Monday, May 30, 2011

Concentration

Last night at Mass, there was a guest priest, a missionary with the Society of the Divine Word (SVD); He is a missionary in Montserrat, an island in the Caribbean.  I knew he was going to give the homily, what I did not know, until he retrieved the book of the Gospels, was that he was going to preach the Gospel.  "Oh, great, I'm going to have to concentrate really hard to understand what he's saying."  That's what I was thinking, so you can imagine that I was startled when he spoke perfect English. During the homily, he explained that he was originally from Jackson, Mississippi, so that's exactly why I understood him.

After I had left, I started wondering why it would be a bad thing if I would have had to concentrate to understand him.  It ties in to what I had been thinking about earlier in the day. Two of my friends asked my why I was going to church, couldn't I just skip it?  I told them the truth, I want to go because it's important to me.  They dropped the subject and the day went on.

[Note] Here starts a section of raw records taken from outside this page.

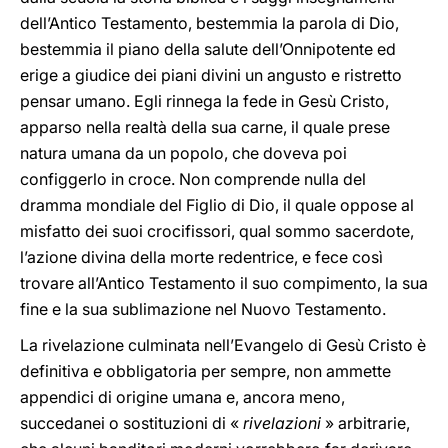
dell’Antico Testamento, bestemmia la parola di Dio,
bestemmia il piano della salute dell’Onnipotente ed
erige a giudice dei piani divini un angusto e ristretto
pensar umano. Egli rinnega la fede in Gesù Cristo,
apparso nella realtà della sua carne, il quale prese
natura umana da un popolo, che doveva poi
configgerlo in croce. Non comprende nulla del
dramma mondiale del Figlio di Dio, il quale oppose al
misfatto dei suoi crocifissori, qual sommo sacerdote,
l’azione divina della morte redentrice, e fece così
trovare all’Antico Testamento il suo compimento, la sua
fine e la sua sublimazione nel Nuovo Testamento.
La rivelazione culminata nell’Evangelo di Gesù Cristo è
definitiva e obbligatoria per sempre, non ammette
appendici di origine umana e, ancora meno,
succedanei o sostituzioni di «
rivelazioni
» arbitrarie,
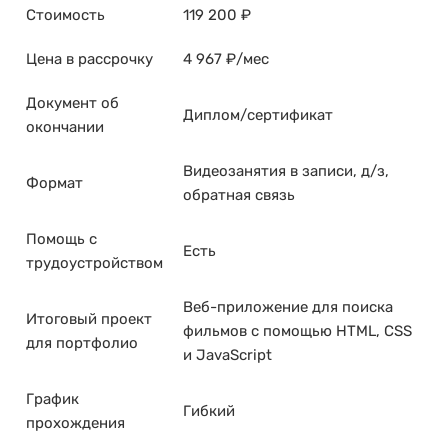
Стоимость
119 200 ₽
Цена в рассрочку
4 967 ₽/мес
Документ об
Диплом/сертификат
окончании
Видеозанятия в записи, д/з,
Формат
обратная связь
Помощь с
Есть
трудоустройством
Веб-приложение для поиска
Итоговый проект
фильмов с помощью HTML, CSS
для портфолио
и JavaScript
График
Гибкий
прохождения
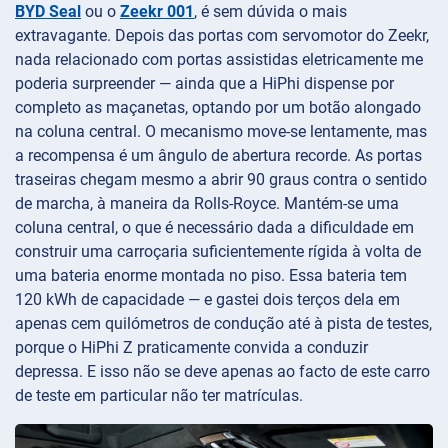
BYD Seal
ou o
Zeekr 001
, é sem dúvida o mais
extravagante. Depois das portas com servomotor do Zeekr,
nada relacionado com portas assistidas eletricamente me
poderia surpreender — ainda que a HiPhi dispense por
completo as maçanetas, optando por um botão alongado
na coluna central. O mecanismo move-se lentamente, mas
a recompensa é um ângulo de abertura recorde. As portas
traseiras chegam mesmo a abrir 90 graus contra o sentido
de marcha, à maneira da Rolls-Royce. Mantém-se uma
coluna central, o que é necessário dada a dificuldade em
construir uma carroçaria suficientemente rígida à volta de
uma bateria enorme montada no piso. Essa bateria tem
120 kWh de capacidade — e gastei dois terços dela em
apenas cem quilómetros de condução até à pista de testes,
porque o HiPhi Z praticamente convida a conduzir
depressa. E isso não se deve apenas ao facto de este carro
de teste em particular não ter matrículas.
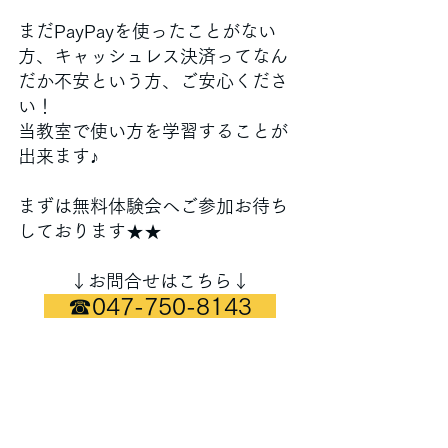
まだPayPayを使ったことがない
方、キャッシュレス決済ってなん
だか不安という方、ご安心くださ
い！
当教室で使い方を学習することが
出来ます♪
まずは無料体験会へご参加お待ち
しております★★
↓お問合せはこちら↓
　☎047-750-8143　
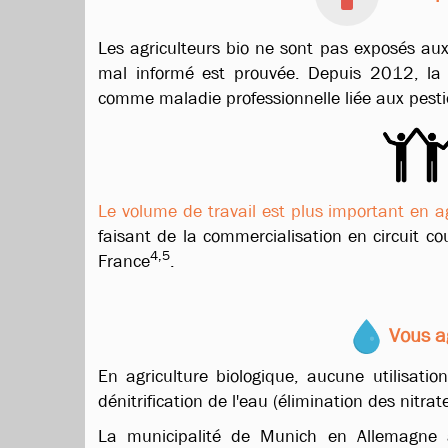
Les agriculteurs bio ne sont pas exposés aux
mal informé est prouvée. Depuis 2012, la
comme
maladie professionnelle liée aux pesti
Le volume de travail est plus important en ag
faisant de la commercialisation en circuit co
4,5
France
.
Vous ag
En agriculture biologique, aucune utilisati
dénitrification de l'eau (élimination des nitr
La municipalité de Munich en Allemagne a 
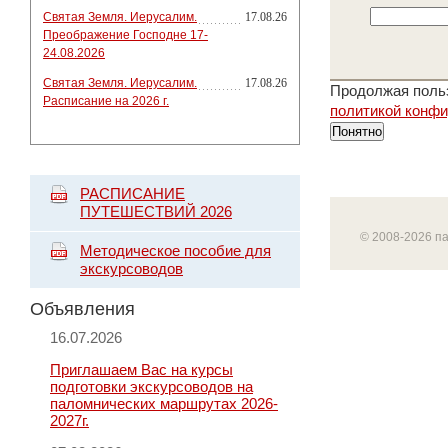
Святая Земля. Иерусалим.
17.08.26
Преображение Господне 17-
24.08.2026
Святая Земля. Иерусалим.
17.08.26
Продолжая польз
Расписание на 2026 г.
политикой конф
Понятно
РАСПИСАНИЕ
ПУТЕШЕСТВИЙ 2026
© 2008-2026 п
Методическое пособие для
экскурсоводов
Объявления
16.07.2026
Приглашаем Вас на курсы
подготовки экскурсоводов на
паломнических маршрутах 2026-
2027г.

That got me to thinking about why I like going to Mass most of the time.  I came to the realization (again) that I get something out of Mass.  I get a sense of calmness and, most of the time, I get something out of the homily, as well as having the understanding that everything will be all right.  Sometimes I don't put much into the Mass, and I still get all of those out of it.  However, it seems the more I invest myself, the more I get out of it.  While I realize that I probably shouldn't think of it like that, right now it's a decent way to keep myself on track.  So, if I had to have concentrated, which I probably should have been doing more of, I probably would have gotten more out of it.

But today, I hope all of us have remembered those who have served our country, especially those who have died in the while serving.  May God bless them all.  Thank you for doing all you have.